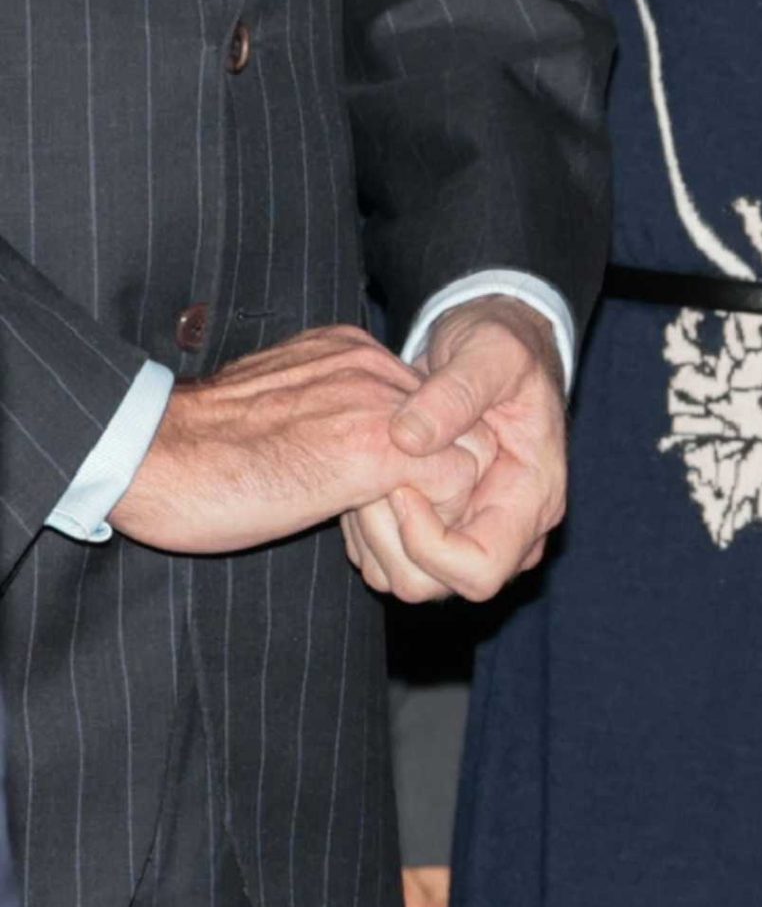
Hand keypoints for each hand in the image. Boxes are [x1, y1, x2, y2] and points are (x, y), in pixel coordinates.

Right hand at [109, 328, 481, 552]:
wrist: (148, 453)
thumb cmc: (197, 450)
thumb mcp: (277, 411)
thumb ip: (323, 414)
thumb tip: (345, 455)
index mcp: (348, 353)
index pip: (432, 407)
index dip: (424, 461)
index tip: (388, 505)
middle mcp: (372, 366)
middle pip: (462, 429)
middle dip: (447, 488)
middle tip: (404, 536)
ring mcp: (377, 404)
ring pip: (467, 459)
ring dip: (441, 513)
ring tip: (392, 552)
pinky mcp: (372, 450)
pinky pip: (450, 489)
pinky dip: (432, 530)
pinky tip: (381, 553)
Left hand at [342, 296, 566, 605]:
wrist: (493, 340)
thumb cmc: (502, 345)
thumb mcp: (490, 352)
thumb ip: (456, 392)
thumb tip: (407, 439)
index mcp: (532, 498)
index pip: (480, 571)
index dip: (428, 543)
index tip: (400, 485)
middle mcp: (507, 529)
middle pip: (436, 585)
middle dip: (390, 539)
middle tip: (371, 479)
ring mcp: (472, 531)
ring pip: (406, 579)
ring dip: (373, 536)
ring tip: (366, 474)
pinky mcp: (441, 525)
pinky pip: (390, 558)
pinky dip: (368, 530)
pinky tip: (366, 477)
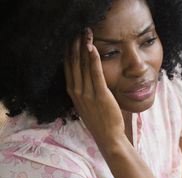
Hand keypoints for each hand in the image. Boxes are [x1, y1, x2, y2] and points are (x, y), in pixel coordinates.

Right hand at [64, 28, 124, 145]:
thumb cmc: (100, 121)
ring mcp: (87, 94)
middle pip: (74, 63)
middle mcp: (77, 92)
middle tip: (78, 31)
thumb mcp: (88, 104)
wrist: (108, 137)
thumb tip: (90, 78)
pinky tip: (93, 48)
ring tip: (85, 34)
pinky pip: (95, 74)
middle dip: (75, 45)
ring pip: (83, 66)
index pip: (68, 68)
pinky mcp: (100, 95)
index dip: (69, 52)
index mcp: (73, 93)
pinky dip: (93, 59)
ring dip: (84, 47)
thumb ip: (87, 91)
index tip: (71, 39)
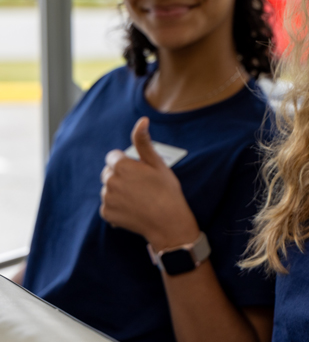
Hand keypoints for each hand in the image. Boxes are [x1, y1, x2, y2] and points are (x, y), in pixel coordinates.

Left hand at [100, 117, 199, 250]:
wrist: (167, 222)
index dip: (127, 162)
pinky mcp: (106, 214)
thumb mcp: (157, 163)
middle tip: (141, 185)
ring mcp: (107, 199)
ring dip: (118, 190)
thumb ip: (144, 141)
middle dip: (120, 175)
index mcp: (121, 166)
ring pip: (108, 188)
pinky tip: (133, 208)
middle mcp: (110, 181)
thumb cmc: (166, 190)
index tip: (140, 171)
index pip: (113, 157)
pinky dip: (117, 206)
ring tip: (138, 197)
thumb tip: (142, 120)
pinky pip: (108, 204)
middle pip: (109, 172)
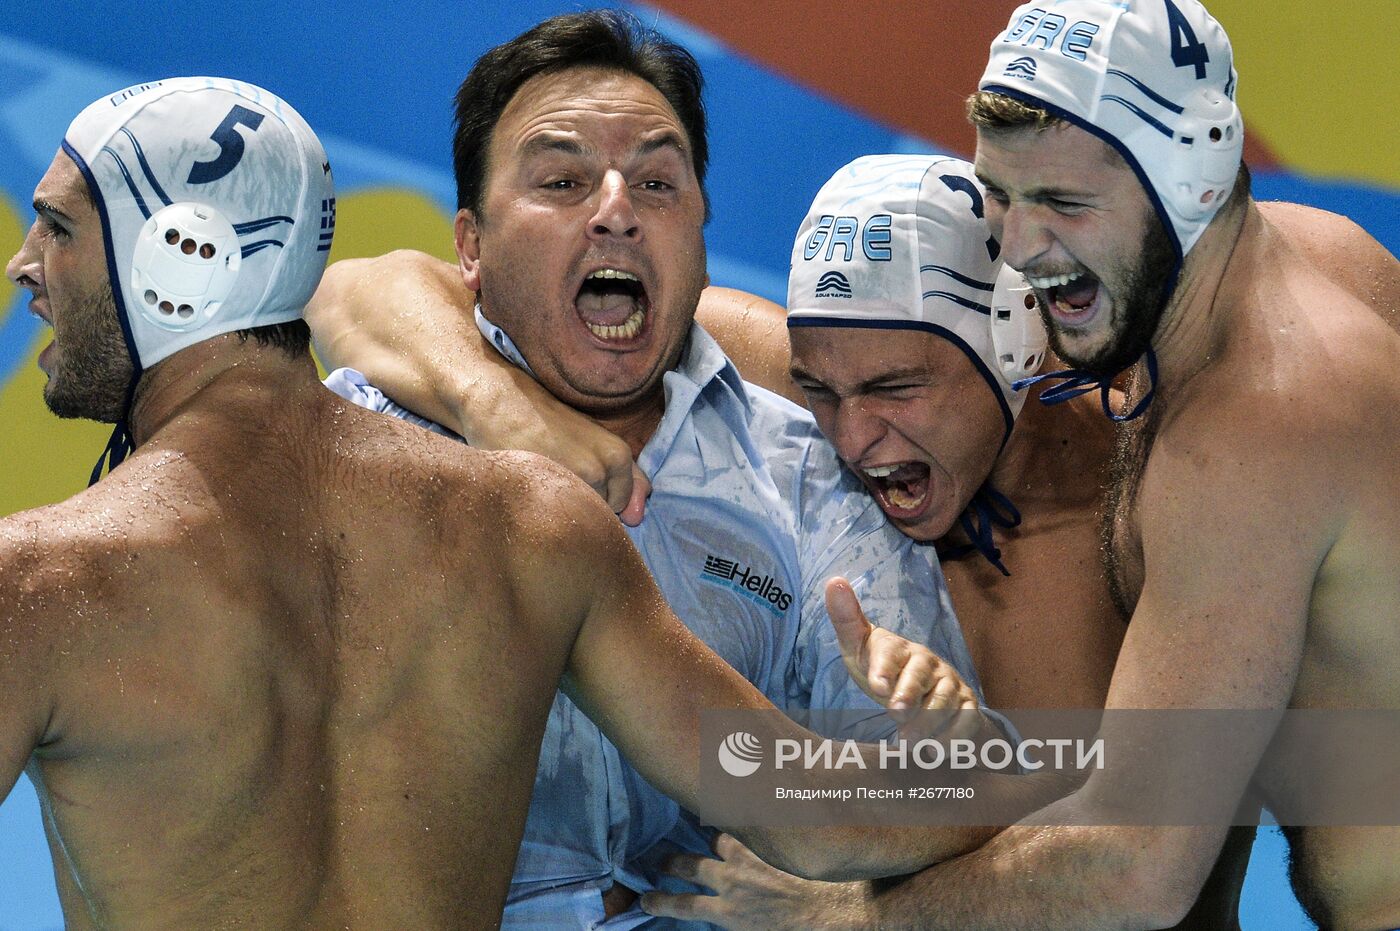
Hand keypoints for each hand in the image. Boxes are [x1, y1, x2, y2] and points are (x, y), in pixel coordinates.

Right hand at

--------

Exercise goal:
Copy out exactly, with no pictures, the lines of the data from the first one through the line bearing "middle tip: (78, 31)".

Output of the exercise:
Hand keypoints for each hand in the image. Boxes are [x1, y1, x2, y2] and points are (x, y), in pixel coordinates.

Right hand at [109, 328, 481, 552]:
wrist: (148, 453)
thumb cmc: (197, 450)
thumb mcp: (277, 411)
thumb ip: (323, 414)
thumb tip: (345, 455)
index mcp: (348, 353)
index pip: (432, 407)
index dip: (424, 461)
index tip: (388, 505)
middle mcp: (372, 366)
middle pip: (462, 429)
middle dip: (447, 488)
middle tip: (404, 536)
ring mcp: (377, 404)
ring pip: (467, 459)
ring dip: (441, 513)
ring tip: (392, 552)
pinky mcp: (372, 450)
pinky pip: (450, 489)
pinky dip: (432, 530)
pinky tip: (381, 553)
Left hand at [342, 296, 566, 605]:
wrist: (493, 340)
thumb cmc: (502, 345)
thumb mcp: (490, 352)
thumb ip: (456, 392)
thumb tip: (407, 439)
index mcp: (532, 498)
index pip: (480, 571)
index dip: (428, 543)
index tip: (400, 485)
middle mcp: (507, 529)
middle pip: (436, 585)
middle dip: (390, 539)
middle tip: (371, 479)
ring mcp: (472, 531)
ring pip: (406, 579)
ring dip: (373, 536)
ring tip: (366, 474)
pinky mcp: (441, 525)
pinky pip: (390, 558)
pinky dip: (368, 530)
pinky tip: (366, 477)
Hand keypoints for each hand in the image. Boxes are [x1, y1, x2, y2] and points are (x, y), in pixel coordinates.

Right hand at [64, 28, 124, 145]:
thumb cmc: (100, 121)
ring mcp: (87, 94)
middle pip: (74, 63)
middle mcp: (77, 92)
middle tip: (78, 31)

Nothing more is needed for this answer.